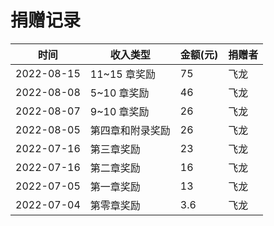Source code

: # 捐赠记录

| 时间 | 收入类型 | 金额(元) | 捐赠者 |
| --- | --- | --- | --- |
| 2022-08-15 | 11~15 章奖励 | 75     | 飞龙  |
| 2022-08-08 | 5~10 章奖励 | 46     | 飞龙  |
| 2022-08-07 | 9~10 章奖励 | 26     | 飞龙  |
| 2022-08-05 | 第四章和附录奖励 | 26     | 飞龙  |
| 2022-07-16 | 第三章奖励 | 23     | 飞龙  |
| 2022-07-16 | 第二章奖励 | 16     | 飞龙  |
| 2022-07-05 | 第一章奖励 | 13     | 飞龙  |
| 2022-07-04 | 第零章奖励 | 3.6     | 飞龙  |
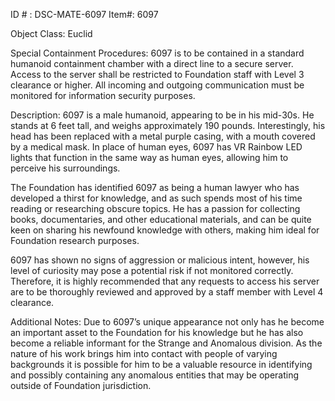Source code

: ID # : DSC-MATE-6097
Item#: 6097

Object Class: Euclid

Special Containment Procedures:
6097 is to be contained in a standard humanoid containment chamber with a direct line to a secure server. Access to the server shall be restricted to Foundation staff with Level 3 clearance or higher. All incoming and outgoing communication must be monitored for information security purposes.

Description:
6097 is a male humanoid, appearing to be in his mid-30s. He stands at 6 feet tall, and weighs approximately 190 pounds. Interestingly, his head has been replaced with a metal purple casing, with a mouth covered by a medical mask. In place of human eyes, 6097 has VR Rainbow LED lights that function in the same way as human eyes, allowing him to perceive his surroundings.

The Foundation has identified 6097 as being a human lawyer who has developed a thirst for knowledge, and as such spends most of his time reading or researching obscure topics. He has a passion for collecting books, documentaries, and other educational materials, and can be quite keen on sharing his newfound knowledge with others, making him ideal for Foundation research purposes.

6097 has shown no signs of aggression or malicious intent, however, his level of curiosity may pose a potential risk if not monitored correctly. Therefore, it is highly recommended that any requests to access his server are to be thoroughly reviewed and approved by a staff member with Level 4 clearance. 

Additional Notes:
Due to 6097’s unique appearance not only has he become an important asset to the Foundation for his knowledge but he has also become a reliable informant for the Strange and Anomalous division. As the nature of his work brings him into contact with people of varying backgrounds it is possible for him to be a valuable resource in identifying and possibly containing any anomalous entities that may be operating outside of Foundation jurisdiction.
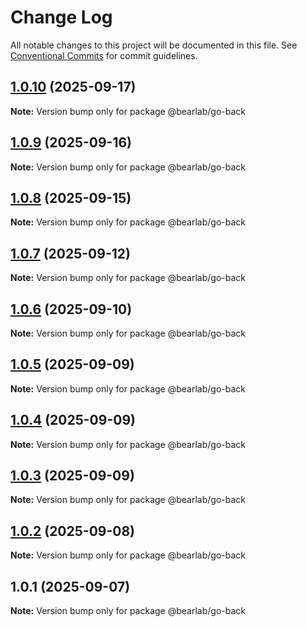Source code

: # Change Log

All notable changes to this project will be documented in this file.
See [Conventional Commits](https://conventionalcommits.org) for commit guidelines.

## [1.0.10](https://github.com/hasanbala/bearlab-ui/compare/@bearlab/go-back@1.0.9...@bearlab/go-back@1.0.10) (2025-09-17)

**Note:** Version bump only for package @bearlab/go-back





## [1.0.9](https://github.com/hasanbala/ui-components/compare/@bearlab/go-back@1.0.8...@bearlab/go-back@1.0.9) (2025-09-16)

**Note:** Version bump only for package @bearlab/go-back





## [1.0.8](https://github.com/hasanbala/ui-components/compare/@bearlab/go-back@1.0.7...@bearlab/go-back@1.0.8) (2025-09-15)

**Note:** Version bump only for package @bearlab/go-back





## [1.0.7](https://github.com/hasanbala/ui-components/compare/@bearlab/go-back@1.0.6...@bearlab/go-back@1.0.7) (2025-09-12)

**Note:** Version bump only for package @bearlab/go-back





## [1.0.6](https://github.com/hasanbala/ui-components/compare/@bearlab/go-back@1.0.5...@bearlab/go-back@1.0.6) (2025-09-10)

**Note:** Version bump only for package @bearlab/go-back





## [1.0.5](https://github.com/hasanbala/ui-components/compare/@bearlab/go-back@1.0.4...@bearlab/go-back@1.0.5) (2025-09-09)

**Note:** Version bump only for package @bearlab/go-back





## [1.0.4](https://github.com/hasanbala/ui-components/compare/@bearlab/go-back@1.0.3...@bearlab/go-back@1.0.4) (2025-09-09)

**Note:** Version bump only for package @bearlab/go-back





## [1.0.3](https://github.com/hasanbala/ui-components/compare/@bearlab/go-back@1.0.2...@bearlab/go-back@1.0.3) (2025-09-09)

**Note:** Version bump only for package @bearlab/go-back





## [1.0.2](https://github.com/hasanbala/ui-components/compare/@bearlab/go-back@1.0.1...@bearlab/go-back@1.0.2) (2025-09-08)

**Note:** Version bump only for package @bearlab/go-back





## 1.0.1 (2025-09-07)

**Note:** Version bump only for package @bearlab/go-back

——————————

== How to complete this task ==
Identify each line of the material where the word "monitored" shows up, and copy it.

== Solution for this exercise ==
6097 is to be contained in a standard humanoid containment chamber with a direct line to a secure server. Access to the server shall be restricted to Foundation staff with Level 3 clearance or higher. All incoming and outgoing communication must be monitored for information security purposes.
6097 has shown no signs of aggression or malicious intent, however, his level of curiosity may pose a potential risk if not monitored correctly. Therefore, it is highly recommended that any requests to access his server are to be thoroughly reviewed and approved by a staff member with Level 4 clearance. 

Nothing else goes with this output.